Desde entonces sabemos que el archivo de Coderch se fue al Museo Reina Sofía en el año 2018 por razones económicas y, quizás, también políticas. En el año 2025 se llegó a un acuerdo para trasladar al CCA de Toronto el archivo del trabajo teórico de Ignasi de Solà-Morales —de cuya muerte se cumplen ahora 25 años— para situarlo cerca del trabajo de otros teóricos de los años 70 y 80 de nivel internacional. Y en estos días sabemos que el archivo de Manuel Gausa, una figura clave en la teoría y en la cultura arquitectónica de la Barcelona de los años 90 y del cambio de siglo, se irá a Génova, donde fue catedrático en sus últimos años, debido a que nunca encontró reconocimiento y apoyo en la universidad local. Con esta decisión también emigrarán sus escritos, proyectos, collages y maquetas y, especialmente, su biblioteca, que concentra lo mejor de la revista Quaderns del COAC en los años 90, muchos de los libros de la editorial Actar y editoriales europeas del momento, o su trabajo con Metápolis y el Diccionario de Arquitectura Avanzada, que ha sido un referente en el mundo para las generaciones posteriores.

Todo esto ocurre en un entorno en el que el Col·legi d’Arquitectes desarrolla su labor en clave profesional, con limitaciones económicas y de espacio, siendo la única institución local activa al respecto. Y, por el contrario, es una realidad que el MOMA de Nueva York, el Centre Pompidou de París, el CCA de Montreal, la Universidad de Columbia o Harvard actúan de manera proactiva para conseguir documentos, maquetas, archivos o bibliotecas que ayuden a cartografiar el conocimiento asociado a la arquitectura de las últimas décadas. Si estos centros compran o captan documentos producidos aquí, deberíamos ser igualmente proactivos para que en Barcelona seamos también referentes por los archivos que poseemos y por las exposiciones que se producen de manera recurrente, más allá de situaciones coyunturales como las de este año, en el que habrán decenas de exposiciones y eventos. Si en el 2030 cualquier visitante o estudiante quiere ver en Barcelona los dibujos de Cerdà, Domènech i Montaner, Gaudí, Sert, Coderch o Miralles, presentados de manera estructurada y razonada en un solo centro o en una red de centros, no podrá.
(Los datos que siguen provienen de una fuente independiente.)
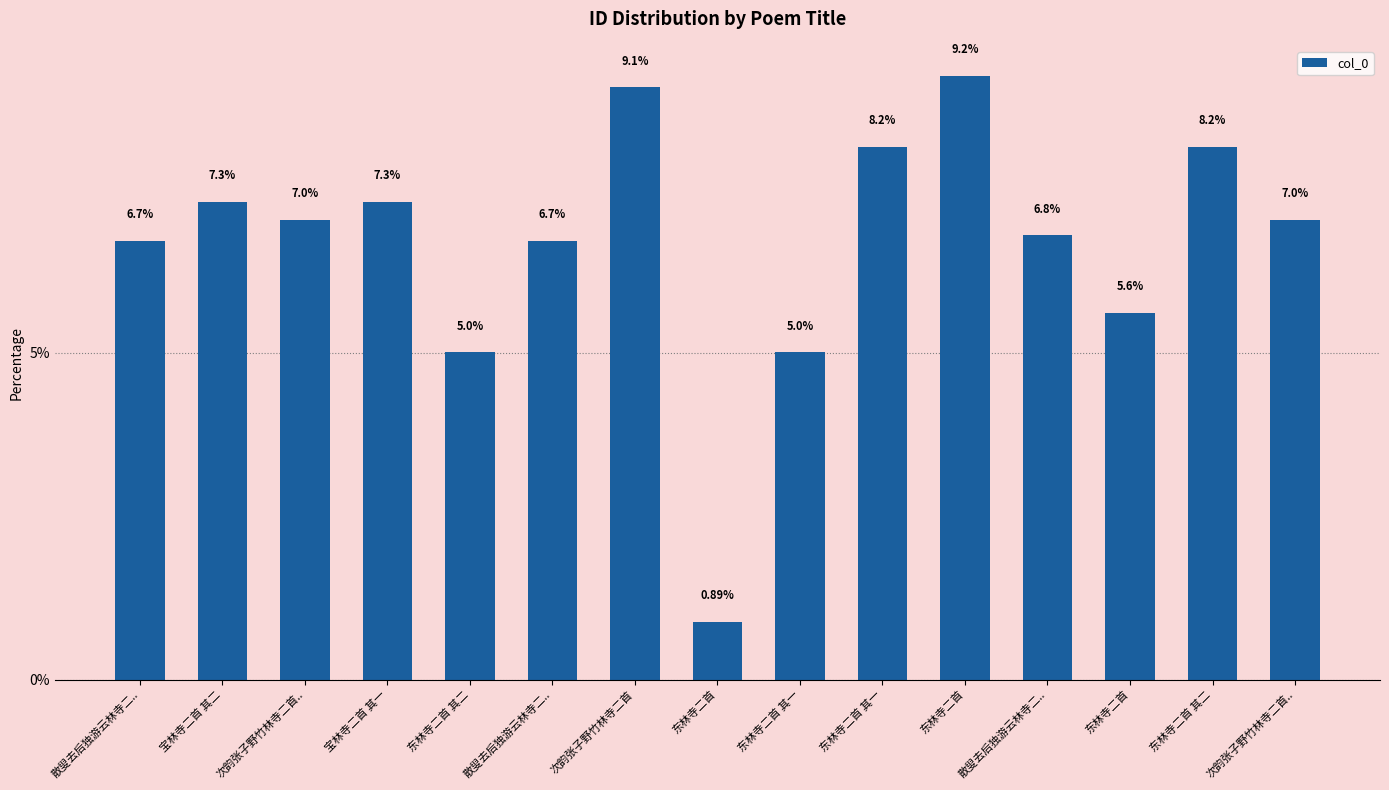

What is the sum of all values?

100.0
El Col·legi d’Arquitectes acaba de crear una fundación que podría ser la base para hacer de Barcelona la capital mundial de la arquitectura permanentemente

Porque en el próximo futuro habrá muchos más que preservar: ¿quién conservará los planos y documentos vinculados a la biblioteca Gabriel García Márquez, considerada la mejor biblioteca pública del mundo en el 2023, proyectada por el equipo SUMA de Madrid? ¿Qué ocurrirá dentro de 50 años con las increíbles maquetas y dibujos realizadas por Enric Miralles, que ahora conserva su fundación, sabiendo que parte de su legado docente ya está en la Universidad de Harvard? ¿Qué pasará con el archivo de RCR? El Col·legi d’Arquitectes acaba de crear una fundación que podría ser una buena base (como lo podrían ser otras) para reunir a las diferentes administraciones y a los museos o centros culturales relevantes, con el objetivo de hacer que Barcelona, capital de Catalunya, sea capital mundial de la arquitectura no solo un año, sino todos los años del próximo futuro. Este debería ser uno de los legados de Barcelona Capital Mundial de la Arquitectura 2026.